WORK TO COMPLETE. Reproduce the following lines verbatim, beginning at the line that contains "Which series has" and stopping after the line that contains "To the nearest".

DATA FOR ANALYSIS.
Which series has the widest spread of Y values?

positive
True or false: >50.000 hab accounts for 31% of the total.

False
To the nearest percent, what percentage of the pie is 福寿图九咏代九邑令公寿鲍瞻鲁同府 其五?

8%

--

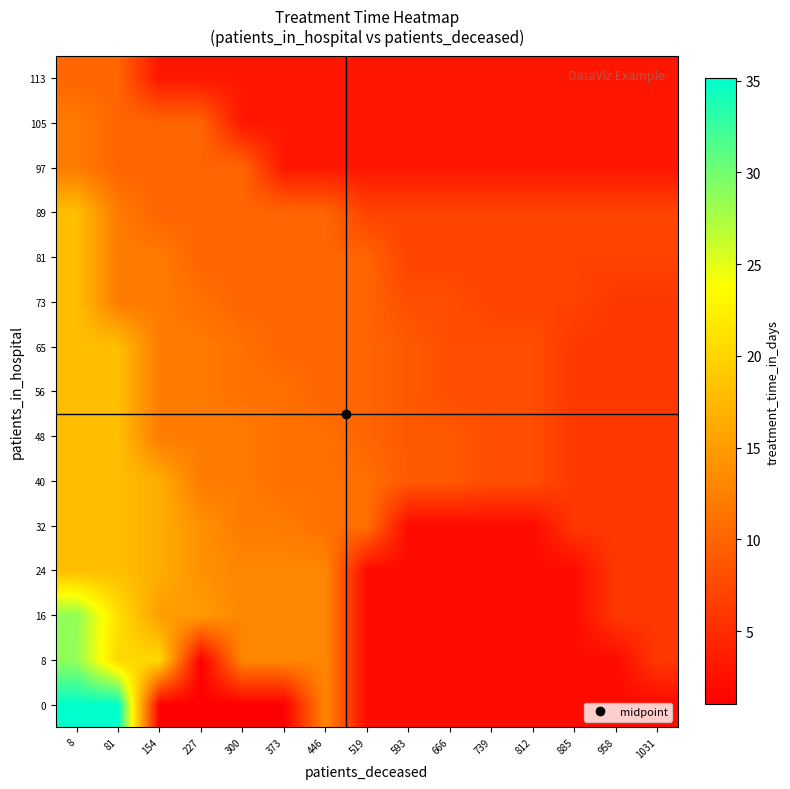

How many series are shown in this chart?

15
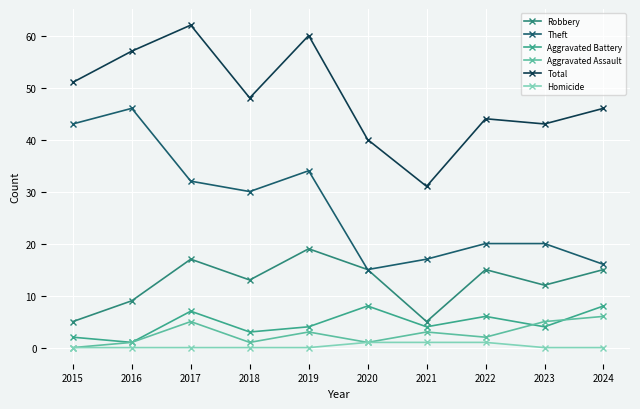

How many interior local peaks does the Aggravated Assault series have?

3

...

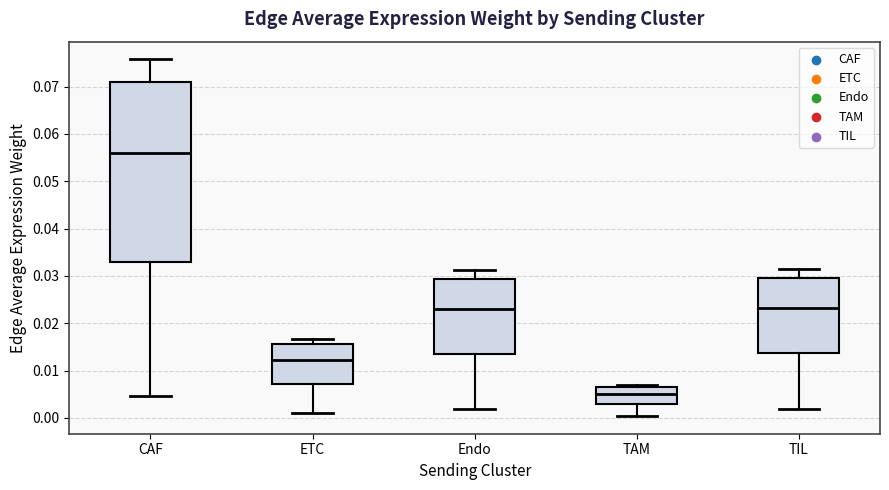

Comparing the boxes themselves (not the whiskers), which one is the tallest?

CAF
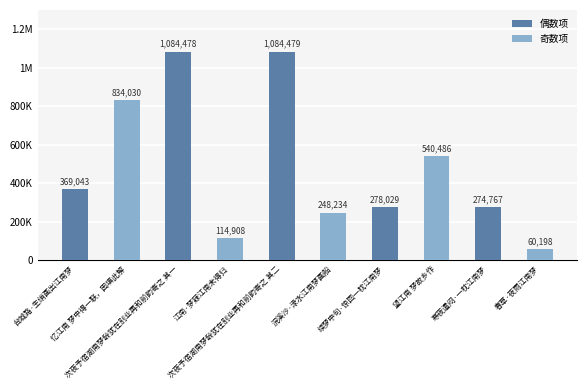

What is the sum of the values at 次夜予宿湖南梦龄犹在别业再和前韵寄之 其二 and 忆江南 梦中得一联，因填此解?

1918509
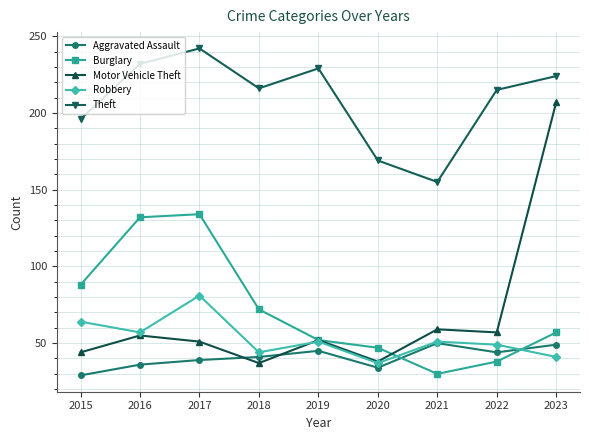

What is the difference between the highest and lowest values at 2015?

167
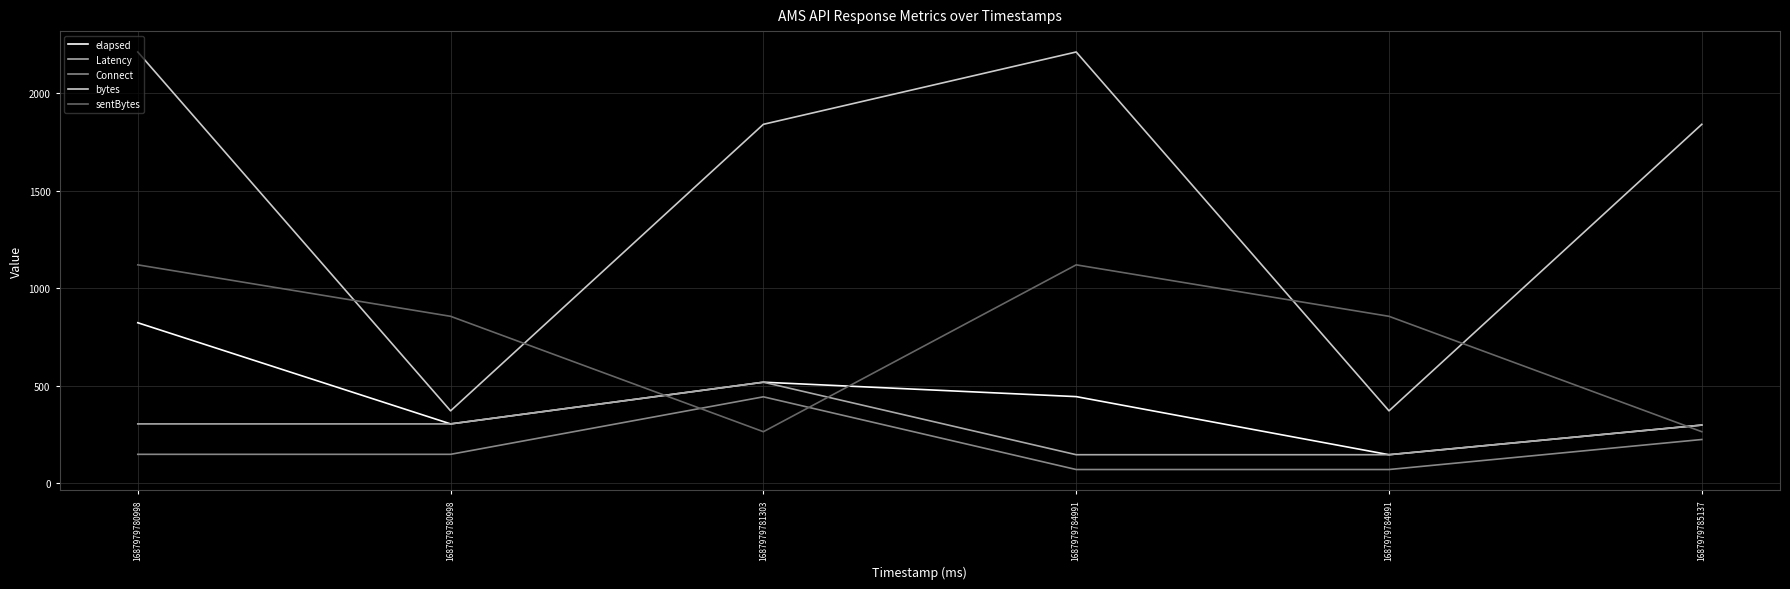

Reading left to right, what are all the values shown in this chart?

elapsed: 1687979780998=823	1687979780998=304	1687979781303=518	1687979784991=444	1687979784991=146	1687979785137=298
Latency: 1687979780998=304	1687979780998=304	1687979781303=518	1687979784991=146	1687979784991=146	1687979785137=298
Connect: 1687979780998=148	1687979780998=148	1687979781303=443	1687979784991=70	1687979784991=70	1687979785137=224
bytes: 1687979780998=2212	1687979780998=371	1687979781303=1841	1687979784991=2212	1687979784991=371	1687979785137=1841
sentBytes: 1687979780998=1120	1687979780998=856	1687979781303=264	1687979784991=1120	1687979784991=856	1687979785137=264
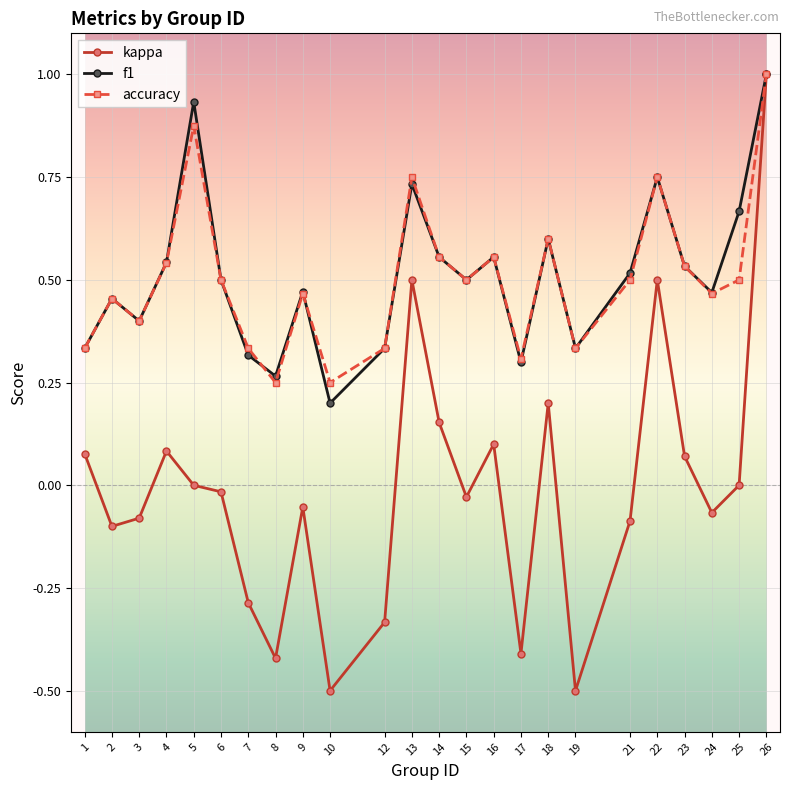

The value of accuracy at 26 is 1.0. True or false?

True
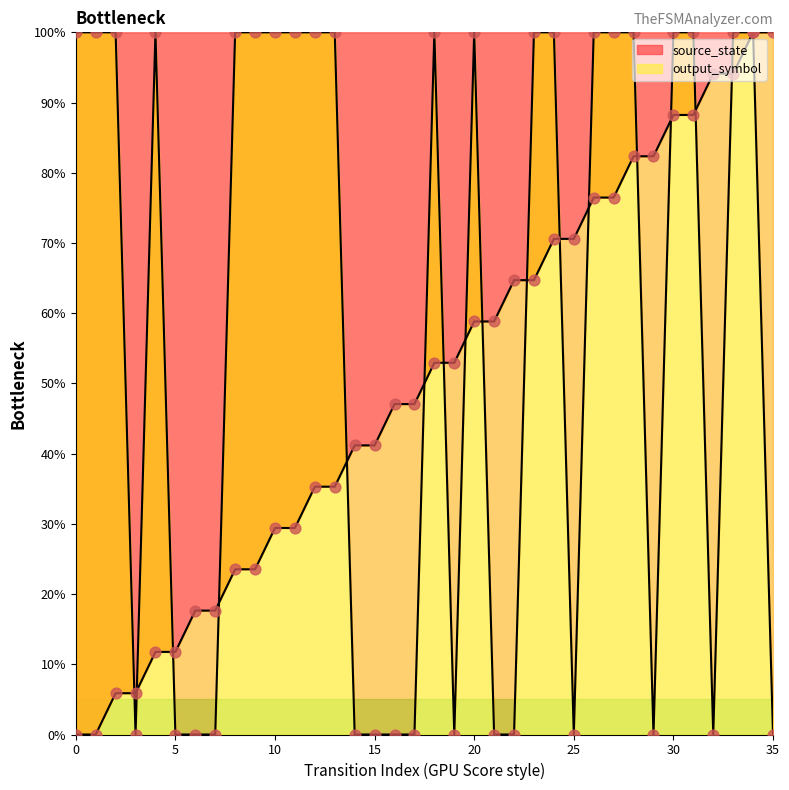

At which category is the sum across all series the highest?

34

REPLY.
Which series has the widest spread of Y values?

positive
True or false: >50.000 hab accounts for 31% of the total.

False
To the nearest percent, what percentage of the pie is 福寿图九咏代九邑令公寿鲍瞻鲁同府 其五?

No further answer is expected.